▶ _EXERCISE DIRECTIONS_
Print only the lines below from the one with "Новини Чернігова" to the one with "我們的網站即表示您同意我們的", both included, exactly as they stand. Leave pictures out.

▶ _MATERIAL PROVIDED_
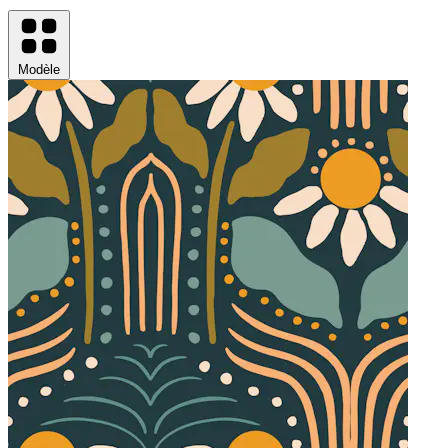
Modèle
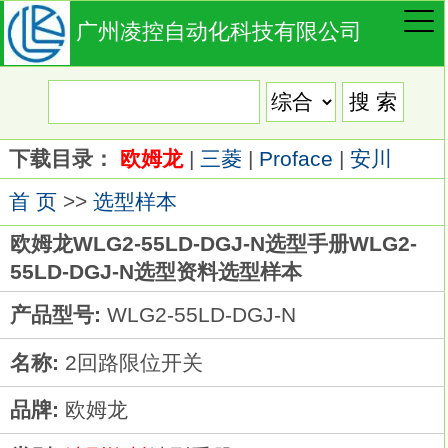
广州凌控自动化科技有限公司
下载目录：
欧姆龙
|
三菱
|
Proface
|
安川
首 页
>>
选型样本
欧姆龙WLG2-55LD-DGJ-N选型手册WLG2-
55LD-DGJ-N选型资料选型样本
产品型号:
WLG2-55LD-DGJ-N
名称:
2回路限位开关
品牌:
欧姆龙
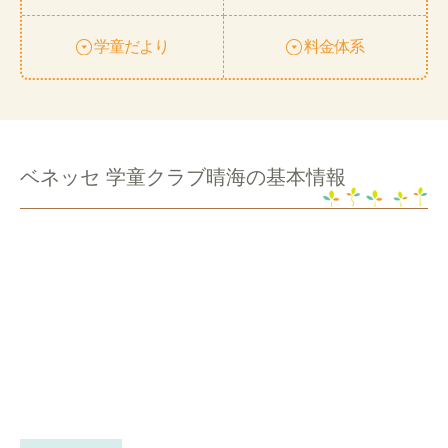
学童だより
料金体系
ベネッセ 学童クラブ晴海の基本情報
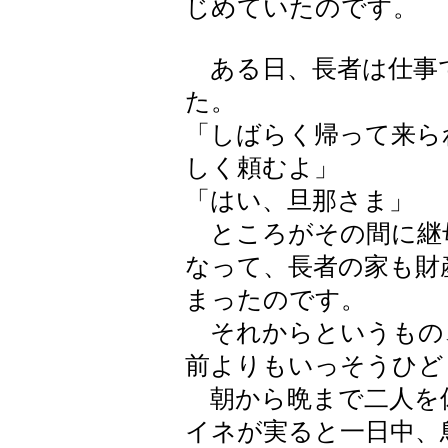
じめていたのです。
ある日、長者は仕事
た。
「しばらく帰って来ら
しく頼むよ」
「はい、旦那さま」
ところがその間に継母
なって、長者の家も財
まったのです。
それからというもの
前よりもいっそうひど
朝から晩まで二人を
イネが実ると一日中、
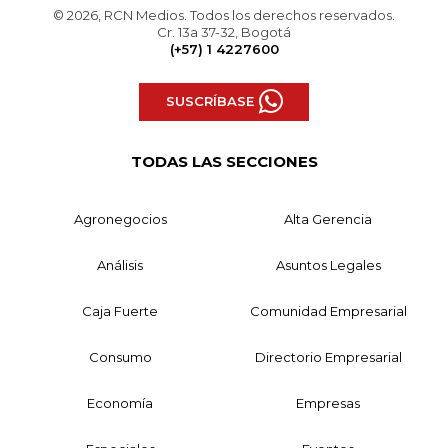
© 2026, RCN Medios. Todos los derechos reservados.
Cr. 13a 37-32, Bogotá
(+57) 1 4227600
SUSCRÍBASE
TODAS LAS SECCIONES
Agronegocios
Alta Gerencia
Análisis
Asuntos Legales
Caja Fuerte
Comunidad Empresarial
Consumo
Directorio Empresarial
Economía
Empresas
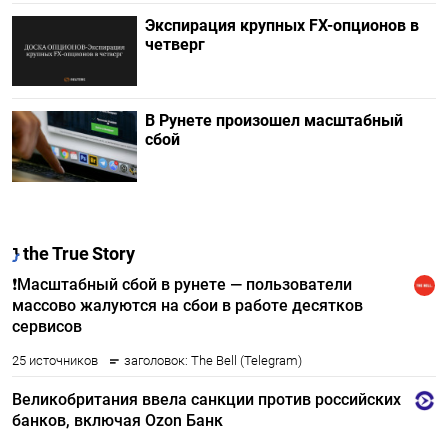
Экспирация крупных FX-опционов в
четверг
В Рунете произошел масштабный
сбой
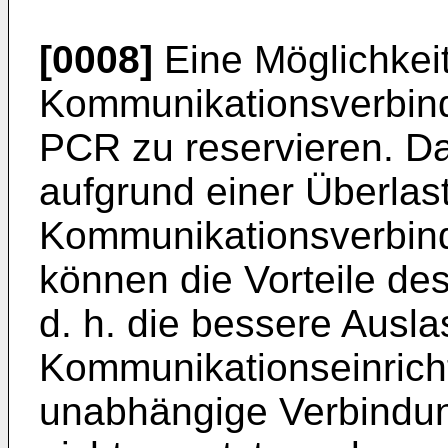
[0008]
Eine Möglichkeit 
Kommunikationsverbind
PCR zu reservieren. Da
aufgrund einer Überlas
Kommunikationsverbindu
können die Vorteile des
d. h. die bessere Ausla
Kommunikationseinrich
unabhängige Verbindun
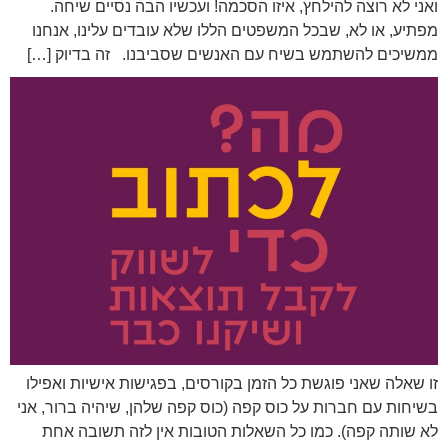
ואני לא רוצה להילחץ, איזו הסכמה! ועכשיו הבה נסיים שיחה.
מפתיע, או לא, שבכל המשפטים הללו שלא עובדים עלינו, אנחנו
ממשיכים להשתמש בשיח עם האנשים שסביבנו. זה בדיוק […]
זו שאלה שאני פוגשת כל הזמן בקורסים, בפגישות אישיות ואפילו
בשיחות עם חברות על כוס קפה (כוס קפה שלהן, שיהיה ברור, אני
לא שותה קפה). כמו כל השאלות הטובות אין לזה תשובה אחת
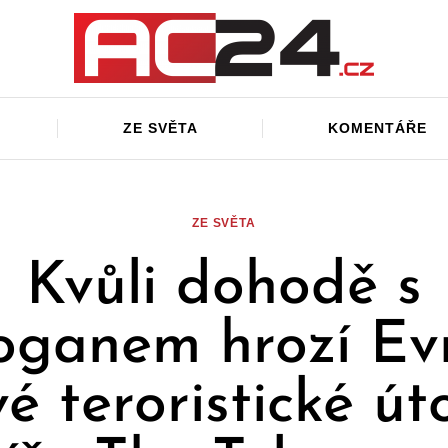
ZE SVĚTA
KOMENTÁŘE
ZE SVĚTA
Kvůli dohodě s
oganem hrozí Ev
é teroristické út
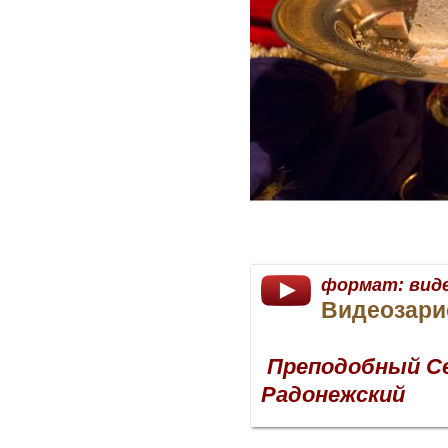
формат:
вид
Видеозари
Преподобный С
Радонежский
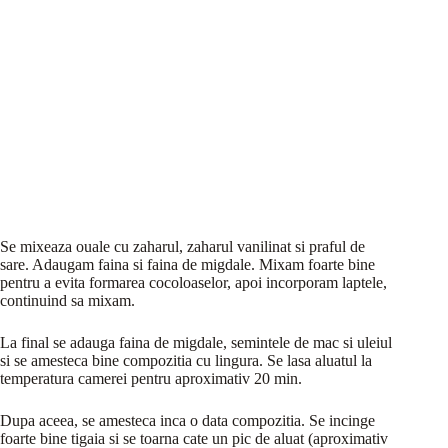
Se mixeaza ouale cu zaharul, zaharul vanilinat si praful de
sare. Adaugam faina si faina de migdale. Mixam foarte bine
pentru a evita formarea cocoloaselor, apoi incorporam laptele,
continuind sa mixam.
La final se adauga faina de migdale, semintele de mac si uleiul
si se amesteca bine compozitia cu lingura. Se lasa aluatul la
temperatura camerei pentru aproximativ 20 min.
Dupa aceea, se amesteca inca o data compozitia. Se incinge
foarte bine tigaia si se toarna cate un pic de aluat (aproximativ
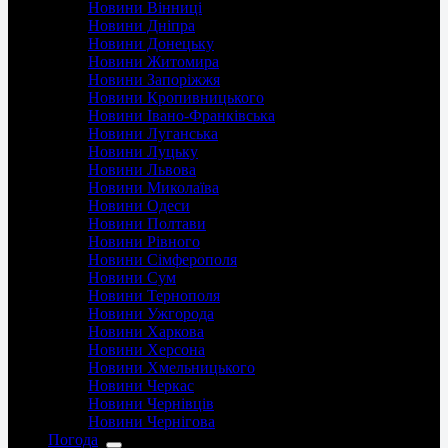
Новини Вінниці
Новини Дніпра
Новини Донецьку
Новини Житомира
Новини Запоріжжя
Новини Кропивницького
Новини Івано-Франківська
Новини Луганська
Новини Луцьку
Новини Львова
Новини Миколаїва
Новини Одеси
Новини Полтави
Новини Рівного
Новини Сімферополя
Новини Сум
Новини Тернополя
Новини Ужгорода
Новини Харкова
Новини Херсона
Новини Хмельницького
Новини Черкас
Новини Чернівців
Новини Чернігова
Погода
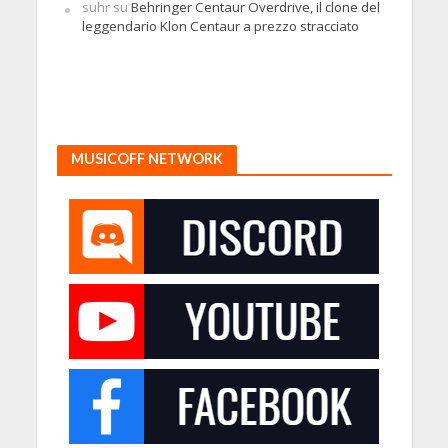
suhr
su
Behringer Centaur Overdrive, il clone del
leggendario Klon Centaur a prezzo stracciato
MUSICOFF NETWORK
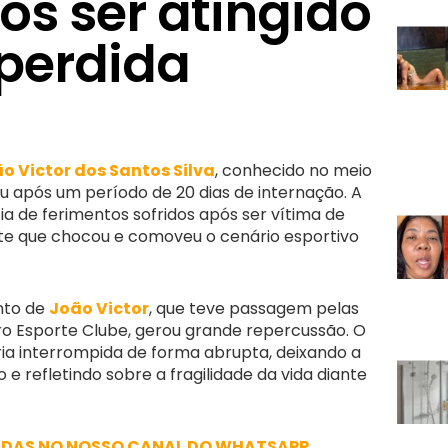
ós ser atingido
 perdida
o Victor dos Santos Silva
, conhecido no meio
eu após um período de 20 dias de internação. A
 de ferimentos sofridos após ser vítima de
te que chocou e comoveu o cenário esportivo
ento de
João Victor
, que teve passagem pelas
ro Esporte Clube, gerou grande repercussão. O
ria interrompida de forma abrupta, deixando a
e refletindo sobre a fragilidade da vida diante
ADAS NO NOSSO CANAL DO WHATSAPP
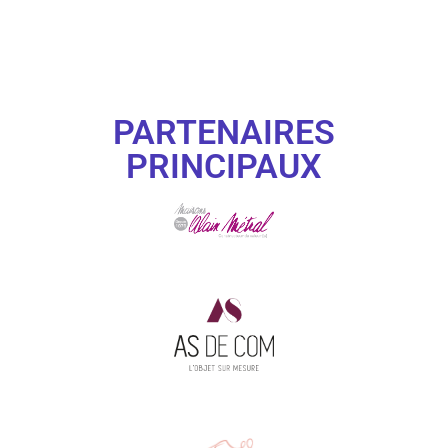
PARTENAIRES
PRINCIPAUX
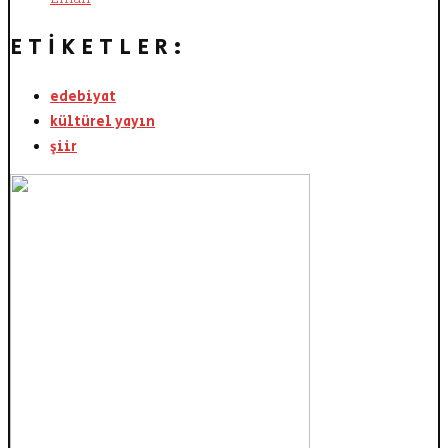
ETIKETLER:
edebiyat
kültürel yayın
şiir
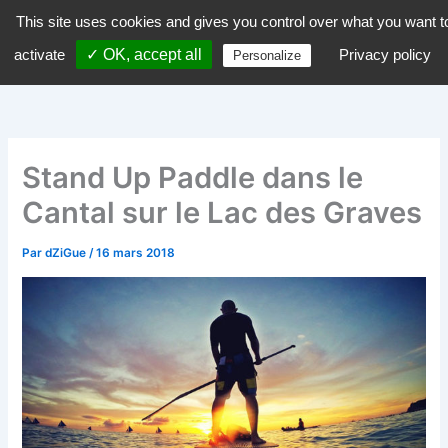
Aller
This site uses cookies and gives you control over what you want t
dZiGue
au
activate
✓ OK, accept all
Privacy policy
Personalize
contenu
Stand Up Paddle dans le
Cantal sur le Lac des Graves
Par
dZiGue
/
16 mars 2018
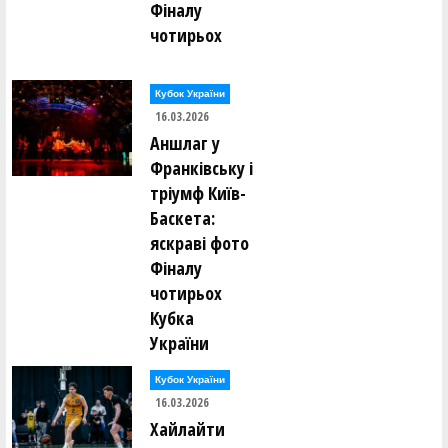
Фіналу
чотирьох
Кубок України
16.03.2026
Аншлаг у
Франківську і
тріумф Київ-
Баскета:
яскраві фото
Фіналу
чотирьох
Кубка
України
Кубок України
16.03.2026
Хайлайти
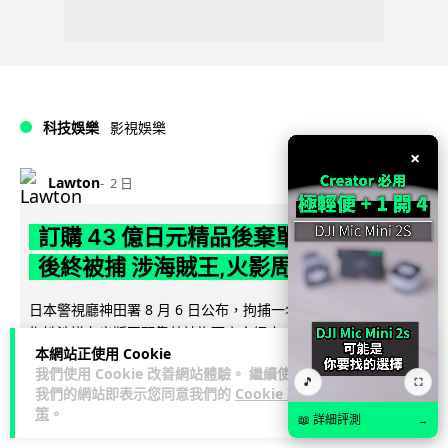
科技娛樂
影視娛樂
×
Lawton
2 日
訂購 43 億日元精品後棄單 大阪女 2 年
後終被捕 涉海賊王,火影周邊產品
日本警視廳神田署 8 月 6 日公布，拘捕一名 32 歲大阪女子，
指她涉嫌在出版巨頭集英社旗下官方網店「JUMP
本網站正使用 Cookie
閱讀全文
CHARACTERS ST...
我們使用 Cookie 改善網站體驗。 繼續使用
🎵
⛶
我們的網站即表示您同意我們的
Cookie 政
79
10
分享
↗
策
。
📖 詳細評測
→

▶ _FINAL ANSWER_
Новини Чернігова
Погода
suhr
su
Behringer Centaur Overdrive, il clone del
leggendario Klon Centaur a prezzo stracciato
MUSICOFF NETWORK
ós ser atingido
 perdida
o Victor dos Santos Silva
, conhecido no meio
eu após um período de 20 dias de internação. A
 de ferimentos sofridos após ser vítima de
te que chocou e comoveu o cenário esportivo
ento de
João Victor
, que teve passagem pelas
ro Esporte Clube, gerou grande repercussão. O
ria interrompida de forma abrupta, deixando a
e refletindo sobre a fragilidade da vida diante
ADAS NO NOSSO CANAL DO WHATSAPP
PARTENAIRES
PRINCIPAUX
ETIKETLER:
edebiyat
kültürel yayın
şiir
Aller
This site uses cookies and gives you control over what you want t
dZiGue
au
activate
✓ OK, accept all
Privacy policy
Personalize
contenu
Stand Up Paddle dans le
Cantal sur le Lac des Graves
Par
dZiGue
/
16 mars 2018
Фіналу
чотирьох
Кубок України
16.03.2026
Аншлаг у
Франківську і
тріумф Київ-
Баскета:
яскраві фото
Фіналу
чотирьох
Кубка
України
Кубок України
16.03.2026
Хайлайти
科技娛樂
影視娛樂
×
Lawton
2 日
訂購 43 億日元精品後棄單 大阪女 2 年
後終被捕 涉海賊王,火影周邊產品
日本警視廳神田署 8 月 6 日公布，拘捕一名 32 歲大阪女子，
指她涉嫌在出版巨頭集英社旗下官方網店「JUMP
本網站正使用 Cookie
閱讀全文
CHARACTERS ST...
我們使用 Cookie 改善網站體驗。 繼續使用
🎵
⛶
我們的網站即表示您同意我們的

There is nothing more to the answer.